Die Derivation (deutsch: Ableitung) ist ein Begriff aus der Linguistik, also der Sprachwissenschaft und bezeichnet einen Wortbildungsprozess aus Morphemen (kleine Spracheinheiten oder Worte, im lexikalischen Sinn) und Affixen (gebundene Morpheme, die nur grammatikalisch relevant sind). Das Ergebnis ist immer eine neue Wortform.

Derivation

Die Derivation ist ein Begriff aus der Linguistik und bezeichnet einen Wortbildungsprozess.

Allerdings darf man die Derivation nicht mit einer Komposition verwechseln. Bei der Komposition sind zwei eigenständige Wortformen (Grundmorpheme) notwendig, wie zum Beispiel bei „Regentonne“. Regen ist hierbei ein Grundwort (Nomen) und Tonne ist ein Grundwort (Nomen). Daraus entsteht ein neues Wort mit eigenständiger Bedeutung. Dies ist auch bei der Derivation der Fall, allerdings mit dem Unterschied, dass nur ein Teil des Wortes ein eigenständiges Grundwort (Nomen) ist und der andere Teil lediglich grammatikalische Bedeutung hat. An einem Beispiel lässt sich gut erkennen, was eine Derivation ist: Schönheit = Schön – heit. Aus dem Adjektiv „schön“ und dem Suffix -heit, der nur grammatikalisch verwendet werden kann und keine eigene Bedeutung hat, entsteht das Substantiv Schönheit.

Die Bestandteile einer Derivation

Man kann die Bestandteile einer Derivation entweder unter morphologischen oder semantischen Aspekt betrachten. In morphologischer Hinsicht gliedert sie sich in ein Komplement und einen Kopf. Bei dem Beispiel Schönheit wäre der Kopf das Suffix -heit, was das Geschlecht bestimmt. In diesem Fall ein Femininum: die.

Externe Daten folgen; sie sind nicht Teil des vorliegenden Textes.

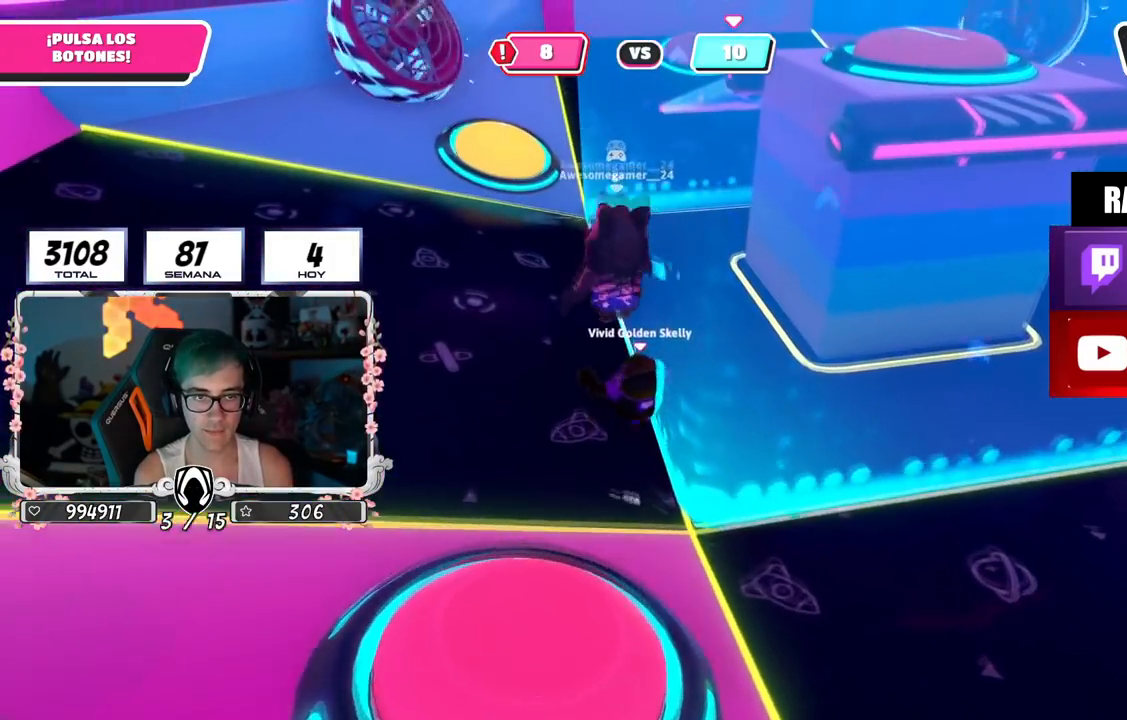
{"buttons": [], "left_stick": "up-left", "right_stick": "center", "events": []}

Das Komplement ist das Adjektiv frei.

In semantischer Betrachtungsweise besteht eine Derivation aus einem Kern und einem Modifikator, wobei der Kern die Wortbedeutung kennzeichnet und in diesem Fall das Wort „schön“ ist. Der Modifikator -heit ist ein abstraktes Gebilde, dass besagt, dass es sich um die Idee handelt, schön zu sein.

Die Arten oder Formen von Derivationen

Derivationen lassen sich in morphologischer Hinsicht nach der Art ihrer Affixe einteilen. Affixe können Suffixe, Präfixe, Infix und Zirkumfixe sein.

Mit der Suffixierung ist das Anhängen von Endungen gemeint. Diese Endungen untergliedern sich wiederum in Normalendungen, wie -heit, -keit, -tät, -ung (Sicherheit, Schwierigkeit, Normalität, Benutzung), in die Adjektivendungen, wie -lich, -bar und -sam (verletzlich, verwendbar, bedeutsam) und in die Verbendungen -el und -ier (röcheln, kaschieren).

Bei den Präfixen ist die Sache umstritten, weil sie angeblich keine eigenständige Bedeutung haben sollen. Dennoch seien hier einige genannt: be-, er-, un-, ver-, miss- und zer-.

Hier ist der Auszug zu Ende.